(Transcribed page contents)
------------------------------------
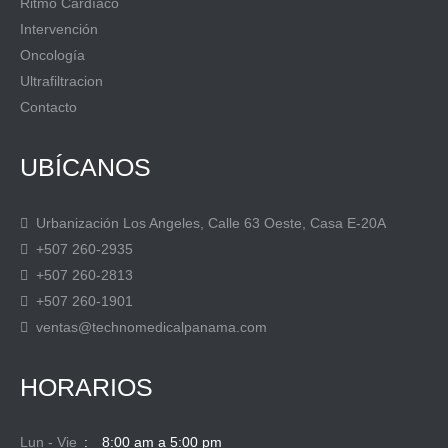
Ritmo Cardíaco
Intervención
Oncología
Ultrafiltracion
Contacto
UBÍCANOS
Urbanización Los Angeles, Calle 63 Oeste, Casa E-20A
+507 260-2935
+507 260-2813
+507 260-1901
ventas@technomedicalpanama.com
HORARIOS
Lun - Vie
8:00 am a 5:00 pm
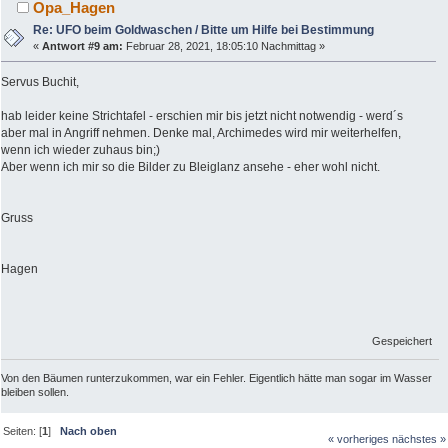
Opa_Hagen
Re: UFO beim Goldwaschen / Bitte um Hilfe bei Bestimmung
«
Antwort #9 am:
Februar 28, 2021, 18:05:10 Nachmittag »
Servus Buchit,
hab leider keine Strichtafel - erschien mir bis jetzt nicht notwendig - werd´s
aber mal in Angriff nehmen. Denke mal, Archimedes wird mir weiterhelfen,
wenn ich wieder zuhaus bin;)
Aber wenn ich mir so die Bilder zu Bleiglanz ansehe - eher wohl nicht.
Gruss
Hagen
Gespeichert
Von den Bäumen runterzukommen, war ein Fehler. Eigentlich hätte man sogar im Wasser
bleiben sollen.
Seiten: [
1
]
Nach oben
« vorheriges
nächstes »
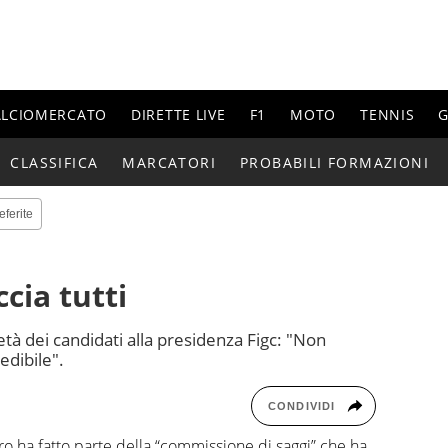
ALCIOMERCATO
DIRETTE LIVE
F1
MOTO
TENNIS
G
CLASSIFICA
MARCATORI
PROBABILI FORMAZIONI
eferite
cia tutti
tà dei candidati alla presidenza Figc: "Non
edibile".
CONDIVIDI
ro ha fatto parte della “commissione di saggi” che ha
------------------------------------
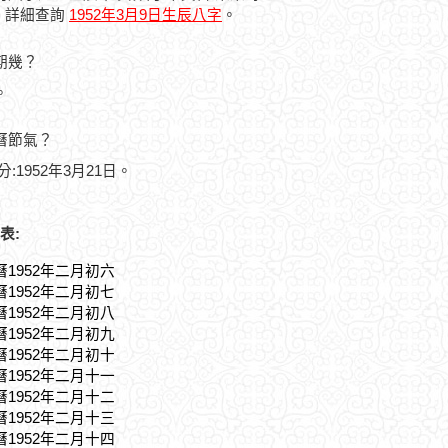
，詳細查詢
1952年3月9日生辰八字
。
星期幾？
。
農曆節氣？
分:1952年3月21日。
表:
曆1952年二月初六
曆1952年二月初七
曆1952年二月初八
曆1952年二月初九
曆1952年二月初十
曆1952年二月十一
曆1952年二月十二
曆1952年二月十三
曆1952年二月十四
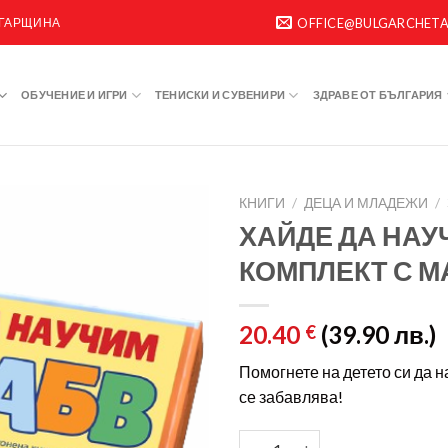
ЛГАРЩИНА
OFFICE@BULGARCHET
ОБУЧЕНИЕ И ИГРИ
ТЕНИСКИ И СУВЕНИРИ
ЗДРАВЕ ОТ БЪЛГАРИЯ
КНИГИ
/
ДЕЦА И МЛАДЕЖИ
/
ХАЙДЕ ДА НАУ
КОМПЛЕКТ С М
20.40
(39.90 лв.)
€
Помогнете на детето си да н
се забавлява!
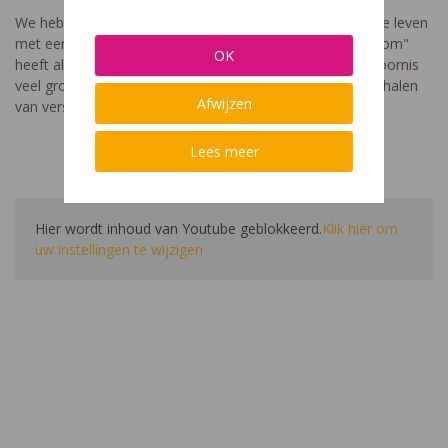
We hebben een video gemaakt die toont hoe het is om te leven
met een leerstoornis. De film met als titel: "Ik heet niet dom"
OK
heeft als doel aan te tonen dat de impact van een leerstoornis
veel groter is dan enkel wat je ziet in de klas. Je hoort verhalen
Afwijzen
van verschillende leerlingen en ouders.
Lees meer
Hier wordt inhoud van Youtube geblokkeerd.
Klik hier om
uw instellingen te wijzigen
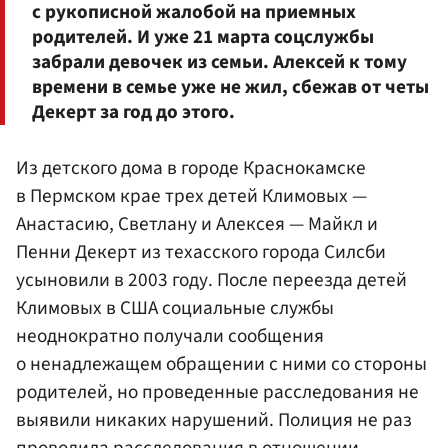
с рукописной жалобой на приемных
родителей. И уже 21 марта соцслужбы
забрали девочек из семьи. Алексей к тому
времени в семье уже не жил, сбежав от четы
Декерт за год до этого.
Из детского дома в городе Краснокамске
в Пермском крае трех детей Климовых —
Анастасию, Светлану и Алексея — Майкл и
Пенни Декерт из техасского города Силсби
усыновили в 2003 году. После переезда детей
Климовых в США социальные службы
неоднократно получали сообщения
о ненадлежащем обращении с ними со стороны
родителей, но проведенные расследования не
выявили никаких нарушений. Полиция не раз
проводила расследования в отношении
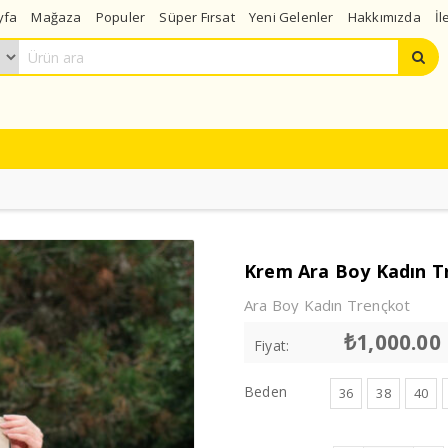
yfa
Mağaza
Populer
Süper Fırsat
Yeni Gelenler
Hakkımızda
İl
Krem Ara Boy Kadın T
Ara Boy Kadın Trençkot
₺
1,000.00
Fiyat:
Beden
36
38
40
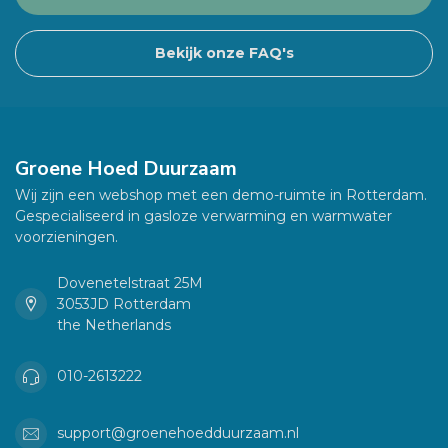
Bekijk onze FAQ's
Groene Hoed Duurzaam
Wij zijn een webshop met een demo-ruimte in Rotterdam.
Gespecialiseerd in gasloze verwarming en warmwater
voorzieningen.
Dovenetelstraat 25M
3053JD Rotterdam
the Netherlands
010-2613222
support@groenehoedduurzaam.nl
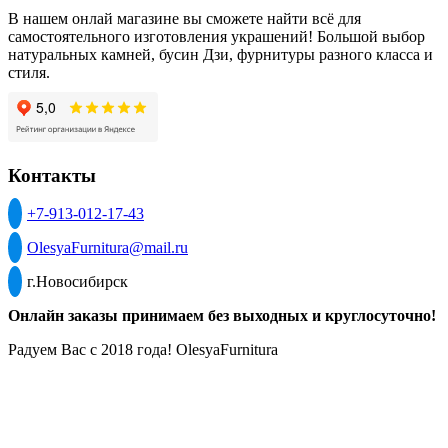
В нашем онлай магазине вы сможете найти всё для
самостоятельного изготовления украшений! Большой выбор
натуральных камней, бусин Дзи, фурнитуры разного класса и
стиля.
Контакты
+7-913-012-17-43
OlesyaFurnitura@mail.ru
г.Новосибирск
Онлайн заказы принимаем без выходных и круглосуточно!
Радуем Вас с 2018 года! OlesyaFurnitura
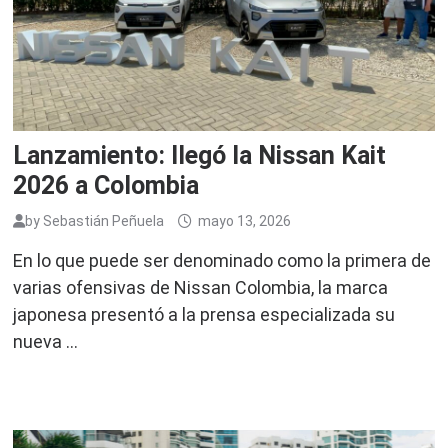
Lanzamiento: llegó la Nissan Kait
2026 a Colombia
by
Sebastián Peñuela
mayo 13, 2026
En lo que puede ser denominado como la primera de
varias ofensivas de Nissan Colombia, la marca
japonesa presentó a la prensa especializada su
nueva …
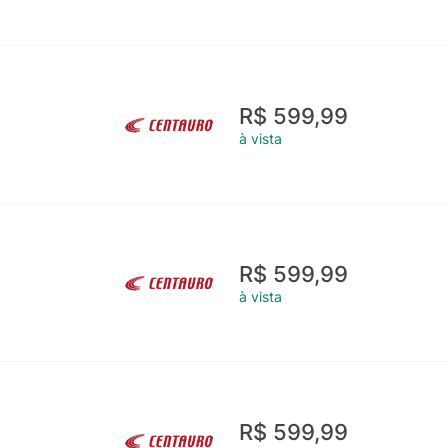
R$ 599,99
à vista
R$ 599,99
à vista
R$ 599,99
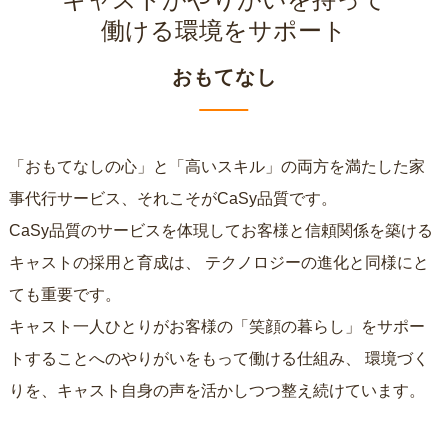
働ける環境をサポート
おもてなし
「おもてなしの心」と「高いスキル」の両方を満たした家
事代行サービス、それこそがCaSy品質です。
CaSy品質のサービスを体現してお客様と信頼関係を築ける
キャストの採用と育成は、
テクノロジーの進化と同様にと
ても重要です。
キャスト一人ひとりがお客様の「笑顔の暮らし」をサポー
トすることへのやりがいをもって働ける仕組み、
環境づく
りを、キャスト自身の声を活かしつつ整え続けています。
------------------------------------
The problem = For the word "Nissan", how many lines in the records above contain it? Answer with the number and nothing else.

Solution for this task = 2